··· MATERIAL FOR THIS EXERCISE ···
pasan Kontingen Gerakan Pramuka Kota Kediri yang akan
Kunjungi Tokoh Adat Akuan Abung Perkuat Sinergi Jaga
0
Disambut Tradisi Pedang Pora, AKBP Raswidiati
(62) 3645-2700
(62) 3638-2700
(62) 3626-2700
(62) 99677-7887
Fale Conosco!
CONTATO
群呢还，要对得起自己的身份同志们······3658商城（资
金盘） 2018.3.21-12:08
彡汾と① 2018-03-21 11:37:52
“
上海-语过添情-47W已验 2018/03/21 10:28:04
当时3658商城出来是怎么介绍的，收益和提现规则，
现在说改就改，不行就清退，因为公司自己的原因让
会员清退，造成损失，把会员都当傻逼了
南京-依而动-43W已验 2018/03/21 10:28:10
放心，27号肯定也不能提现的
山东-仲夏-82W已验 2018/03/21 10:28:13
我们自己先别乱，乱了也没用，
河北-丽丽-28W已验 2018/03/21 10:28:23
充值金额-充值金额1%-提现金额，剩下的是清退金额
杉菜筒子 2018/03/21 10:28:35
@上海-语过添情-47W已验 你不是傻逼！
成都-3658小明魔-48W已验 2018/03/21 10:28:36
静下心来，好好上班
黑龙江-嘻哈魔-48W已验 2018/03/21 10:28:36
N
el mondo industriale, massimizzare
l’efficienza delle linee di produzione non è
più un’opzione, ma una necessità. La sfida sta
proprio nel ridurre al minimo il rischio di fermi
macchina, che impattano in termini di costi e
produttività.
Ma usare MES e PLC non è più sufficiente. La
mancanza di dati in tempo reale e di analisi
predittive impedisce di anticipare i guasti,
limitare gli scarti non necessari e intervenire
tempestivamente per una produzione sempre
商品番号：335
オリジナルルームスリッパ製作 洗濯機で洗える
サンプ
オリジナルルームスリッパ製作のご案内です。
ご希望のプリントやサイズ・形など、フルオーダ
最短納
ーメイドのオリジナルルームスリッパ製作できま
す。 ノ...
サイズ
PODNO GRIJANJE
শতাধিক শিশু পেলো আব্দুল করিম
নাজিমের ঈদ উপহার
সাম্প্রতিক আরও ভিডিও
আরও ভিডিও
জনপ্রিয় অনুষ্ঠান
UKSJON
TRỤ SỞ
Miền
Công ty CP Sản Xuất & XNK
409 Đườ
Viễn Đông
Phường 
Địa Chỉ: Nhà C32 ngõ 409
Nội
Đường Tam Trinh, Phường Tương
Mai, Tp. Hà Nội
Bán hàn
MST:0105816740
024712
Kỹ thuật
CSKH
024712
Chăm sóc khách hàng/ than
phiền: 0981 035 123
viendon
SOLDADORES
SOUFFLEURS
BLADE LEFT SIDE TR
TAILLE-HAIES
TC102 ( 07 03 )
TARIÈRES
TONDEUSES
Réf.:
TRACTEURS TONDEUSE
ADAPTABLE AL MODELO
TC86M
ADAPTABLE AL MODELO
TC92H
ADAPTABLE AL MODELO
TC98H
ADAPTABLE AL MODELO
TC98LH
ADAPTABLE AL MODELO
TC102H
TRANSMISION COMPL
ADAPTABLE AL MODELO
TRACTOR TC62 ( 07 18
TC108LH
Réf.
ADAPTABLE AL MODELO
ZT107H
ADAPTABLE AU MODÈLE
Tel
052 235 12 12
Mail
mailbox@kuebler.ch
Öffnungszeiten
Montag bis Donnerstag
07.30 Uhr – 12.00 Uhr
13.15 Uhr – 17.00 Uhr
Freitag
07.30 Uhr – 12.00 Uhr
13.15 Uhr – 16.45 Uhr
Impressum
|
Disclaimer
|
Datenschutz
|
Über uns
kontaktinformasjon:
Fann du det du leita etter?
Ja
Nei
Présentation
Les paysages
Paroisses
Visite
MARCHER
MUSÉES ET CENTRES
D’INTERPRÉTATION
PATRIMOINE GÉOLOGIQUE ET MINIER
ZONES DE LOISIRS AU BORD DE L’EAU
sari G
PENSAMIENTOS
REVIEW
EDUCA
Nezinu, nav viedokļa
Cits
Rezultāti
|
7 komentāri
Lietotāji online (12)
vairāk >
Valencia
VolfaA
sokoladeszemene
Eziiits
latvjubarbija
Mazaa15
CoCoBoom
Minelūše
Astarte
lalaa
···
Return the lines of the listing where the string "Phường" appears.

Phường 
Đường Tam Trinh, Phường Tương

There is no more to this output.